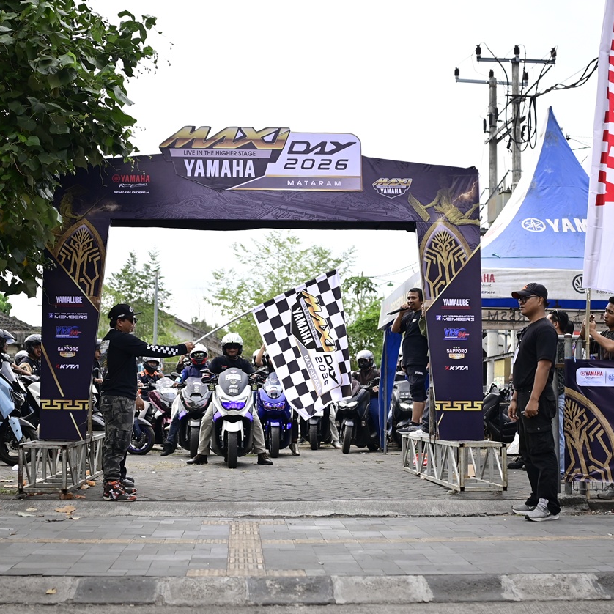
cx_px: 285
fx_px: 963
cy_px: 309
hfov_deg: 35.3
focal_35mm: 48
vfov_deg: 35.4
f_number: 1.7
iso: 100
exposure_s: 1/1250
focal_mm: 25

**ABOUT THIS TASK**
Without including any picture, reproduce all of the material exactly.

**OUTPUT FOR THIS EXERCISE**
cx_px: 285
fx_px: 963
cy_px: 309
hfov_deg: 35.3
focal_35mm: 48
vfov_deg: 35.4
f_number: 1.7
iso: 100
exposure_s: 1/1250
focal_mm: 25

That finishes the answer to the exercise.